One advantage of using several satellites in elliptical orbits is that they can cover a much larger area; while geostationary satellites lose signal strength at an exponential rate the farther north one gets from the equator. This is the reason that it is next to impossible to get an XM signal in Canada without terrestrial repeaters, while a Sirius signal is not limited to a range of latitudes at all. (Both are subject to a similar range of longitudes.)

On the other hand, one advantage of using geostationary is that the line-of-sight never changes. If you have a signal and an unobstructed path to the satellite, you're golden. Even though Sirius' elliptically orbiting satellite network ensures that there are always 2 satellites above 60 degrees altitude no matter where you are in North America, they could potentially be _anywhere_ in azimuth. For instance, if both are above 60 degrees, but one is behind a mountain to your west and the other behind a mountain to your north, you could have a dropout.
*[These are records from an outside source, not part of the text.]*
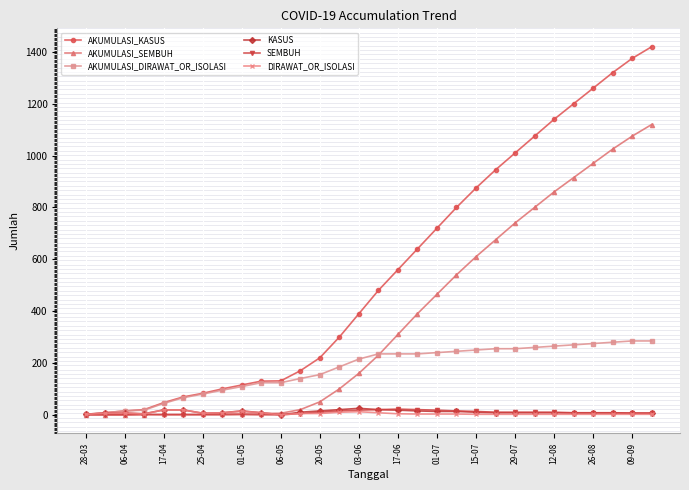

Which series has the largest range (max minus min)?

AKUMULASI_KASUS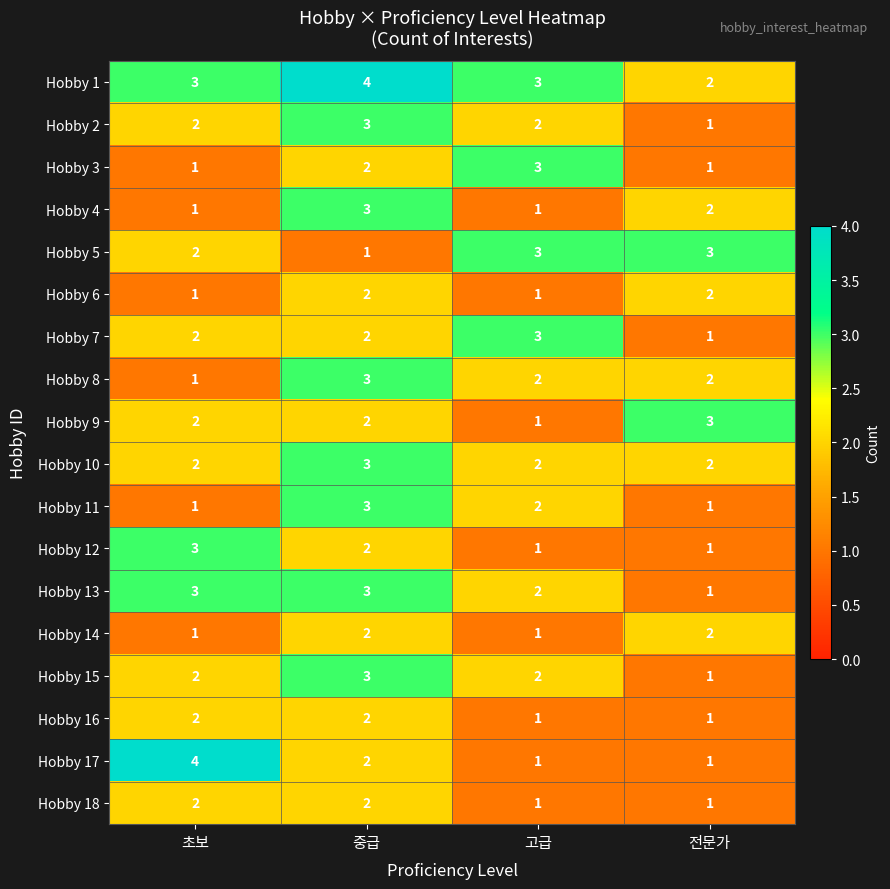

How many Hobby 14 values are between 1 and 2?

4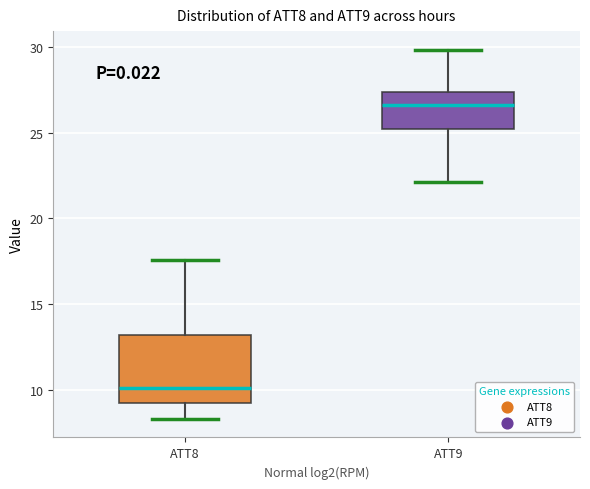

Reading left to right, read every box against the y-axis: the position of its median line, the range the box covers, and the ends of its whiskers. The values are not printed on the chart, so give them approximately, as read against the axis.

ATT8: median 10.0, box 9.0 to 13.0, whiskers 8.5 to 17.5
ATT9: median 26.5, box 25.0 to 27.5, whiskers 22.0 to 30.0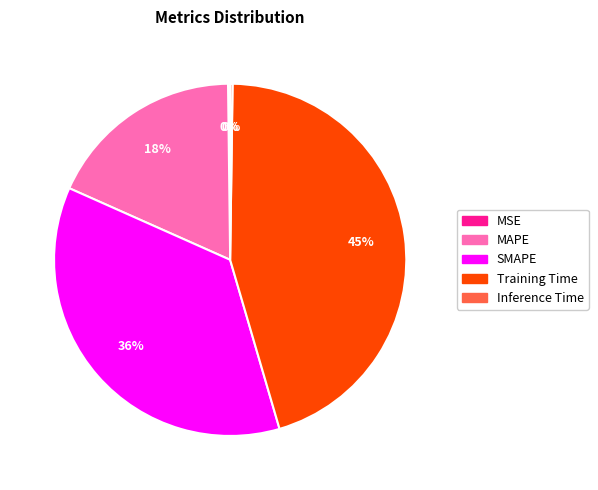

To the nearest percent, what portion does MAPE represent?

18%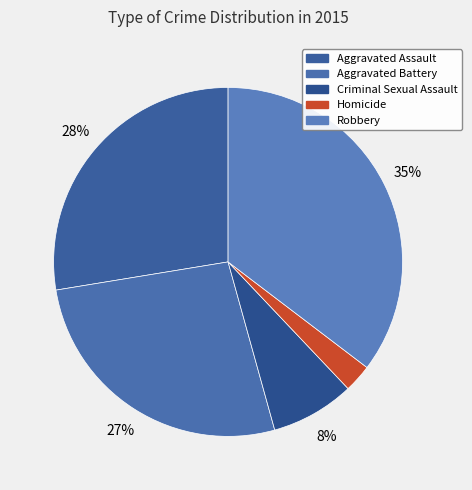

Which slice is the smallest?

Homicide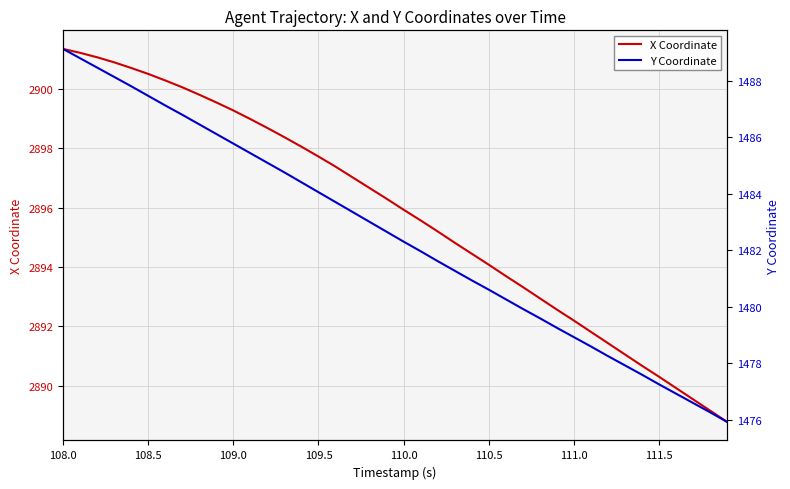

True or false: X Coordinate has a value of 2895.9 at 110.0.

True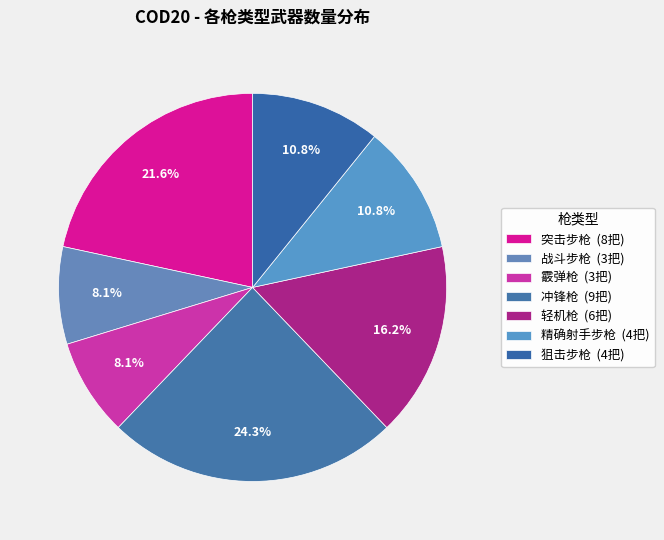

How many segments does this pie chart have?

7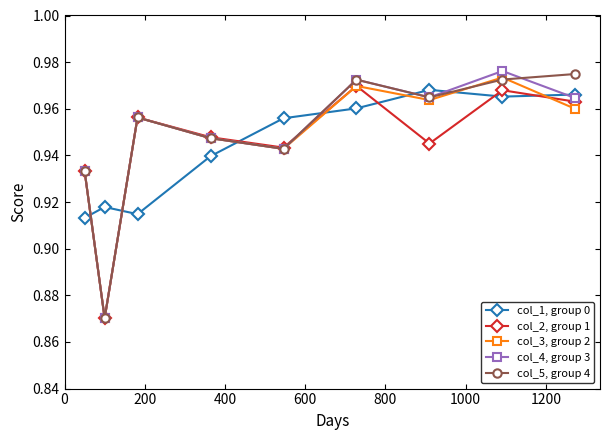

Count the number of categories in the chart.

9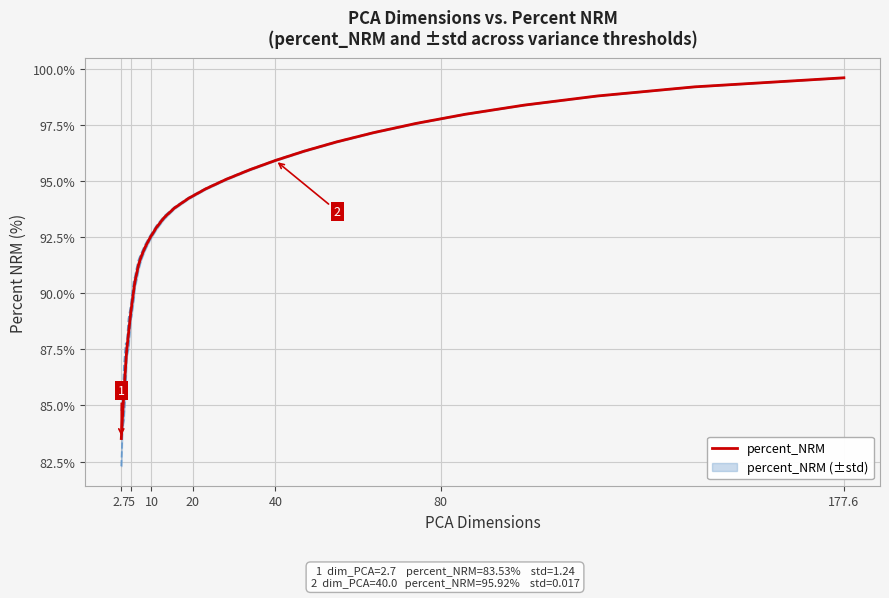

How many series are shown in this chart?

1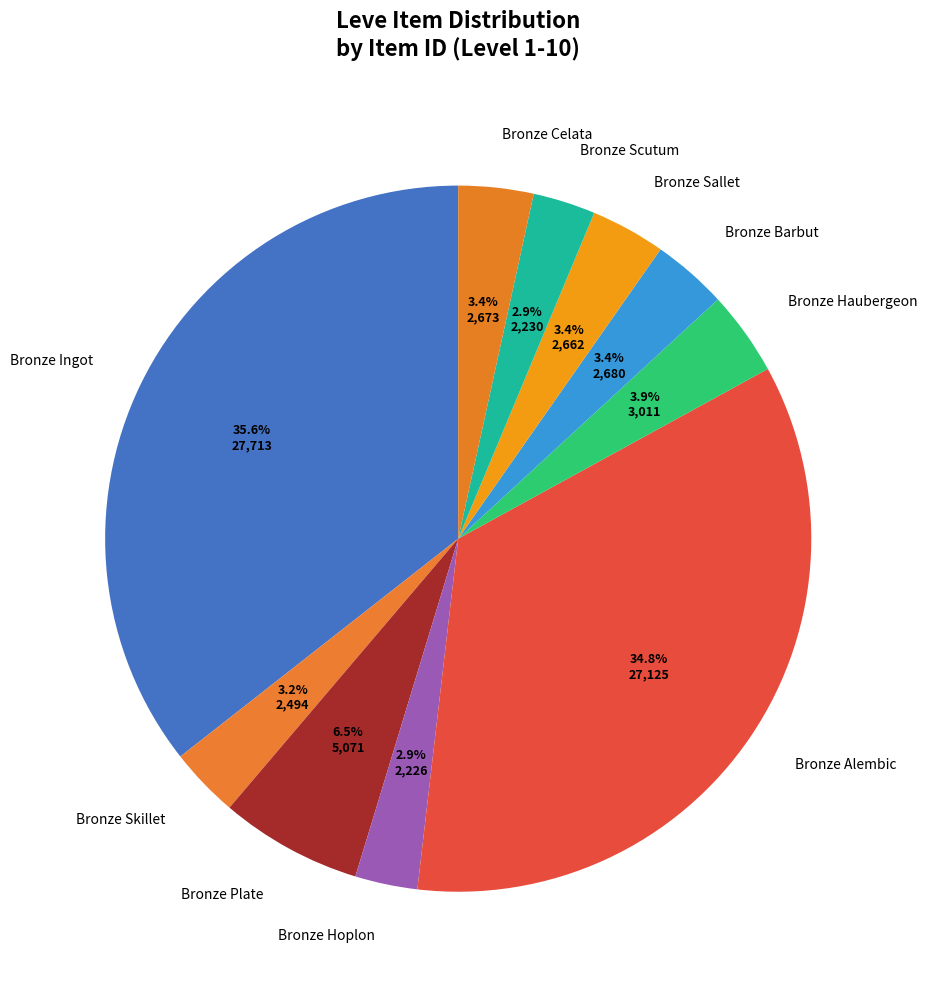

Which has a higher value, Bronze Plate or Bronze Sallet?

Bronze Plate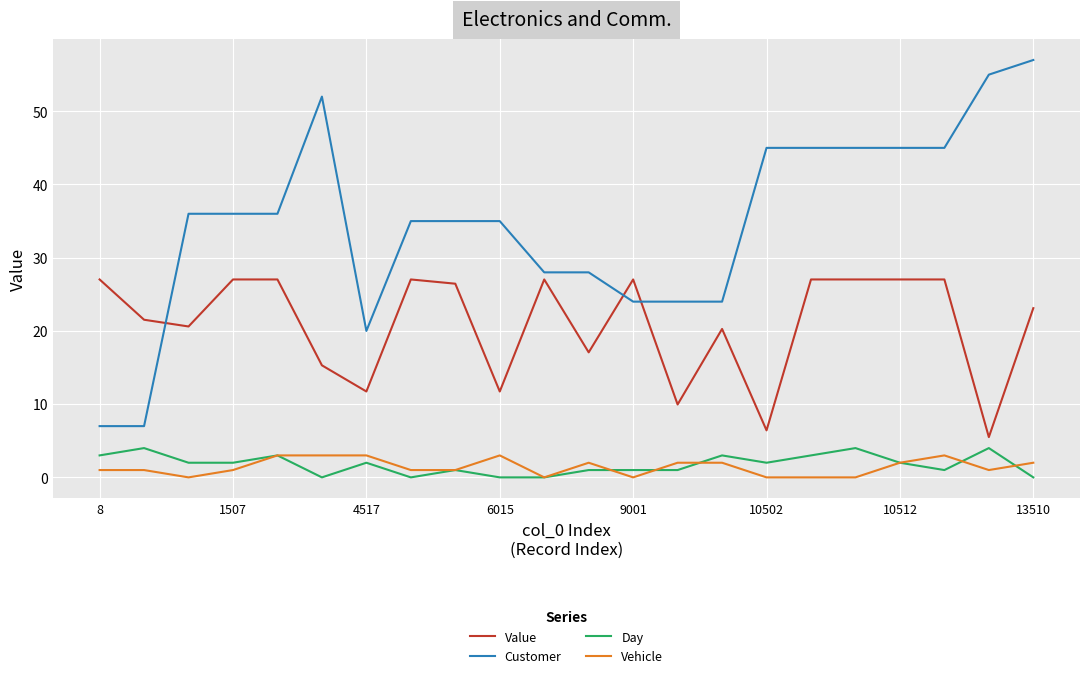

True or false: Customer and Vehicle cross at least once.

False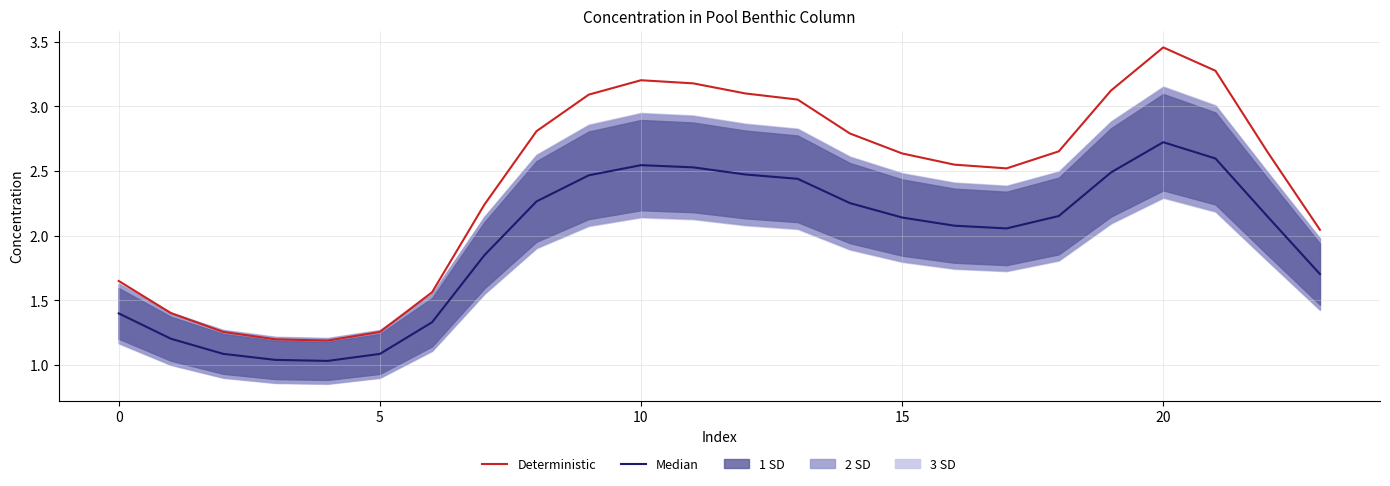

At how many categories does at least one series exceed 2?

17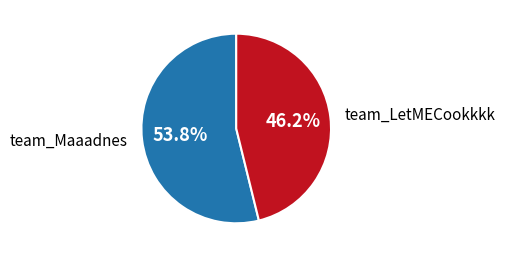

What percentage do team_LetMECookkkk and team_Maaadnes together represent?

100.0%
Therefore, depending on the circumstances of your particular environment, one could outperform the other. With the increasing network of terrestrial repeaters, the issue is becoming increasingly moot anyway.
 

GreenHornet99

Member
Oct 17, 2008
54
1
8
I have 3 Sirius Radios and 4 XM. In general XM works perfect at home while Sirius can be inconsistent...great some day..unlistenable others. In the car Sirius works better while XM is not bad with the odd signal loss.